Thursday, June 5, 2008

My Nights (Sunday Scribblings #114)

Nights have always been weird for me. I can remember when I was younger having awful nightmares about people breaking into my house or me dying.
In my teens things changed. I had to have it completely dark and silent. The only thing that could run was my air conditioner. Even little things like someone walking by my door woke me up. Even in winter I would shut my door, which inevitably led to me waking up with my nose frozen.
When my anxiety started, things did a sharp 180. Even to this day I get embarassed by the way I sleep. I have to have background noise. Its soothing and I honestly can't fall asleep without it. so I turn on some movie or tv show and crash. Then theres the lights.
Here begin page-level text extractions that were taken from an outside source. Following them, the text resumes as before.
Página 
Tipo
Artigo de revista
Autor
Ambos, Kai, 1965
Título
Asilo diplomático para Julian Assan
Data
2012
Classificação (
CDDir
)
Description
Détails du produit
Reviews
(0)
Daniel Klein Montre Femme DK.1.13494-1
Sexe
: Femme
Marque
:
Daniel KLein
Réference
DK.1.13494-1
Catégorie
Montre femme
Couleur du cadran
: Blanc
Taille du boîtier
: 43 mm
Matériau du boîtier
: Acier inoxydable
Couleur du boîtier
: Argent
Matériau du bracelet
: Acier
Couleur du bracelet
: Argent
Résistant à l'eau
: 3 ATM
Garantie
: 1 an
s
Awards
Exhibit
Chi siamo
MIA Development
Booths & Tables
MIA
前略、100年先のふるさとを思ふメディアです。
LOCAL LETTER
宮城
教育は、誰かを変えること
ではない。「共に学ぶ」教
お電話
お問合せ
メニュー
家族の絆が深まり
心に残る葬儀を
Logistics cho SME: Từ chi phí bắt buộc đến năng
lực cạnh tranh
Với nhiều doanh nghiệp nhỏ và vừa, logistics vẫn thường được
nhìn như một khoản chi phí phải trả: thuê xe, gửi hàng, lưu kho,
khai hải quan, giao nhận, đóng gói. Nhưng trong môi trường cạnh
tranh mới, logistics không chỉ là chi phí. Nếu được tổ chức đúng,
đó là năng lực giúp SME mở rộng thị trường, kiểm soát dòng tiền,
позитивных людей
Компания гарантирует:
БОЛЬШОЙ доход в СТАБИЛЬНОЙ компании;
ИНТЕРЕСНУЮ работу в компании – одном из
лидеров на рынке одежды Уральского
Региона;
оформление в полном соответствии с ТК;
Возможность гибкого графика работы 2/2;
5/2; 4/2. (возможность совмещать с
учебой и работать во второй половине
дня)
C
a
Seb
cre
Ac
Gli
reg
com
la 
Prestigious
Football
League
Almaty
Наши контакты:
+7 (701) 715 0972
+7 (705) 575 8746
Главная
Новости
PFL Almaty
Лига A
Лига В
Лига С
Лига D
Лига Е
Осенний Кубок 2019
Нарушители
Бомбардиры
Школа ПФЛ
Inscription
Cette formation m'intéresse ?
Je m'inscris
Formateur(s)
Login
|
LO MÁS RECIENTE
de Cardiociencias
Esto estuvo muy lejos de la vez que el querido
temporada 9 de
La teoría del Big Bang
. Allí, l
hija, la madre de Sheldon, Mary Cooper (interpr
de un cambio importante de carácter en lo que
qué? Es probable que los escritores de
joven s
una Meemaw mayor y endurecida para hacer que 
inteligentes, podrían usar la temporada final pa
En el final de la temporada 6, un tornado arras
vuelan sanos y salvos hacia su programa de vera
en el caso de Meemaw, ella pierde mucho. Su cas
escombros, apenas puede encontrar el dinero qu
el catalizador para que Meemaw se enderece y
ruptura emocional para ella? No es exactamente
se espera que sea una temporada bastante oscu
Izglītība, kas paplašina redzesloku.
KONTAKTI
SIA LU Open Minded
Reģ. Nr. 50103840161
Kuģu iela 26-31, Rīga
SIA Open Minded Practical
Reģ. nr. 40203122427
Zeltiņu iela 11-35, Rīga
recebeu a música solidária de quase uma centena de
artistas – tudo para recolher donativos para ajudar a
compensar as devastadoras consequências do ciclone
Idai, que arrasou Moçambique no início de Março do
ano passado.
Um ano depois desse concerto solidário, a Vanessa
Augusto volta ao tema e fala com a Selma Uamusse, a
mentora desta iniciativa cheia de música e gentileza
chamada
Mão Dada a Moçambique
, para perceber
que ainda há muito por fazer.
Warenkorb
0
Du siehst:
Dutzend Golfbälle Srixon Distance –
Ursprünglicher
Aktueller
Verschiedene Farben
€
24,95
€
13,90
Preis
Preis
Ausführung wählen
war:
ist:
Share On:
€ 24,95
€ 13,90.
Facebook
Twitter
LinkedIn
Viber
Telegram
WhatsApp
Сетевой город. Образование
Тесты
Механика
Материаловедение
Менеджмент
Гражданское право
I fall asleep with several lights on. I have woken up to a completely dark room and my anxiety immediately shoots up. My heart races and I feel a panic attack coming on. So I will flip a lamp on. Also, no matter how freaking warm it gets I have to have a blanket to fall asleep. I may kick it off 5 minutes after I crash but to get there, I have to have one.
This is why for some time now I have been sleeping on my couch, not in my room with my fiance. I hate it more than anything but the anxiety is still bad. I have tried several times in the last couple months but inevitably woke up in the middle of the night feeling my heart beating out of my chest. I know it kills him and I hate it. There is just something about nighttime that wires my panic.
What is it about night that sends fear into children and anxious adults? I'm not afraid of the dark. I think its this weird fear I picked up along the way that there is someone there, watching me. I can't see them but they can see me, and everything I do. I know that may sound crazy but Its just my brain. I have always been afraid of being attacked. (Holy crap... I just had an epiphony! I love it when that happens.)